Naama Asfari venne arrestato il 7 novembre 2010, alla vigilia dello smantellamento del campo di protesta di Gdeim Izik, nel Sahara Occidentale. Secondo gli organismi delle Nazioni Unite citati nell'articolo, la confessione utilizzata nel procedimento giudiziario sarebbe stata ottenuta sotto tortura e le autorità marocchine non avrebbero condotto indagini efficaci sulle denunce presentate dal detenuto.
Attualmente Asfari è detenuto nel carcere di Kenitra, mentre gli altri prigionieri del gruppo Gdeim Izik sono distribuiti in diversi istituti penitenziari marocchini, lontani dal Sahara Occidentale e dalle rispettive famiglie. Organizzazioni saharawi e associazioni per i diritti umani denunciano da anni condizioni di detenzione particolarmente dure, caratterizzate, secondo le loro testimonianze, da isolamento prolungato, limitazioni ai contatti con i familiari, carenze nell'assistenza sanitaria e condizioni igieniche precarie.
L'articolo della giornalista Cristina Martínez Benítez de Lugo, ripreso da SPS, sottolinea inoltre che Naama Asfari non riceve la visita della moglie, la cittadina francese Claude Mangin, dal 2018. Negli ultimi anni Mangin ha promosso numerose iniziative di sensibilizzazione, tra cui scioperi della fame e una marcia tra Francia e Spagna, per chiedere il rispetto dei diritti del marito e degli altri detenuti saharawi.
La protesta di Asfari ha suscitato una crescente mobilitazione internazionale. Diverse organizzazioni per i diritti umani, tra cui Front Line Defenders, hanno espresso preoccupazione per il progressivo peggioramento delle sue condizioni di salute e hanno sollecitato un intervento urgente della comunità internazionale.
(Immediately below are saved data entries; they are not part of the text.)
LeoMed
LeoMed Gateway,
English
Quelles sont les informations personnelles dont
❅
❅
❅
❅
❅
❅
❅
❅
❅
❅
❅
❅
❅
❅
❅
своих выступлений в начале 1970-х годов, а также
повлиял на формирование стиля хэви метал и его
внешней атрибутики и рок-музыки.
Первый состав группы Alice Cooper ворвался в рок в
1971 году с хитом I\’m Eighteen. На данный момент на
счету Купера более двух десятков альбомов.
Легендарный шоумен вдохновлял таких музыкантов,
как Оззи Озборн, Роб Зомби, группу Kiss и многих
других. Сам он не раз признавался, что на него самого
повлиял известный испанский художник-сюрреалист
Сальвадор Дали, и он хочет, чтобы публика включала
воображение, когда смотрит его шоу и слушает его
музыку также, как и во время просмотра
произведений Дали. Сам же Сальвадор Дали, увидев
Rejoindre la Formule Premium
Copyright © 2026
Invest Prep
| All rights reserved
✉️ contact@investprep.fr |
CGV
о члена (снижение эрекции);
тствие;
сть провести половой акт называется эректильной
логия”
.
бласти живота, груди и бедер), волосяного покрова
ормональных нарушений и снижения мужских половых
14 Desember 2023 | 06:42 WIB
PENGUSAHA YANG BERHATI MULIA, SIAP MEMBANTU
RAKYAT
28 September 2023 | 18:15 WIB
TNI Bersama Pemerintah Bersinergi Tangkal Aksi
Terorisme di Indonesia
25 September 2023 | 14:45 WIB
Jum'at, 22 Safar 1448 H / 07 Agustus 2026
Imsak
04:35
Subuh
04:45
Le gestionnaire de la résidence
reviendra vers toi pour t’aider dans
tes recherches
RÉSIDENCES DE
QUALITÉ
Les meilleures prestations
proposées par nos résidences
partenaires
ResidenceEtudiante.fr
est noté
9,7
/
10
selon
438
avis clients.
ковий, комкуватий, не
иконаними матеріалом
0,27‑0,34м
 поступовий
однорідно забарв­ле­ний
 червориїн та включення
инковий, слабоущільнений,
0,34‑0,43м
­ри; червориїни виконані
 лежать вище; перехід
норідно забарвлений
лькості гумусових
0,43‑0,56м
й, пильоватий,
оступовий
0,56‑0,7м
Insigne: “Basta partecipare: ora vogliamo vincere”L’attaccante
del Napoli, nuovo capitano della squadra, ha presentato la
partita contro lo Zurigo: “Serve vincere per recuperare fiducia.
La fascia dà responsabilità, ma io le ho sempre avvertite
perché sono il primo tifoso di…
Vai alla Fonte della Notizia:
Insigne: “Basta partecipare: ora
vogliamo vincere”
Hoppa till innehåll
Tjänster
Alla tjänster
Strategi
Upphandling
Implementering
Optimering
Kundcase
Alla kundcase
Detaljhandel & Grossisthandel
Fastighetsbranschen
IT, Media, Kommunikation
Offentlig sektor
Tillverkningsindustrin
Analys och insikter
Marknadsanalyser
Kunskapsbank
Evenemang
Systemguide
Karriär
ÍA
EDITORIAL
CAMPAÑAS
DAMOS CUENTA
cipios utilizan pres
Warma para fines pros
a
Anche in Italia il caso è approdato in Parlamento. La deputata Laura Boldrini, presidente del Comitato permanente sui Diritti Umani della Camera dei Deputati, insieme al deputato Stefano Vaccari, coordinatore dell'Intergruppo parlamentare di amicizia con il popolo saharawi, ha presentato un'interrogazione al Governo chiedendo iniziative urgenti per la tutela di Naama Asfari e degli altri prigionieri politici saharawi detenuti nelle carceri marocchine.
Nel frattempo, la Lega dei prigionieri saharawi nelle carceri marocchine, CODESA, il Movimento per i Prigionieri Politici Saharawi (MPPS), l'Associazione francese degli Amici della Repubblica Araba Democratica Saharawi (AARASD) e numerose organizzazioni solidali stanno promuovendo appelli, petizioni e iniziative di sensibilizzazione rivolte alle Nazioni Unite, al Comitato Internazionale della Croce Rossa e ai governi affinché intervengano per garantire il rispetto dei diritti dei detenuti.
Secondo i promotori della campagna internazionale, lo sciopero della fame di Naama Asfari rappresenta un gesto estremo volto a richiamare l'attenzione sulla situazione dei prigionieri politici saharawi e sull'attuazione delle decisioni adottate dagli organismi delle Nazioni Unite in materia di diritti umani.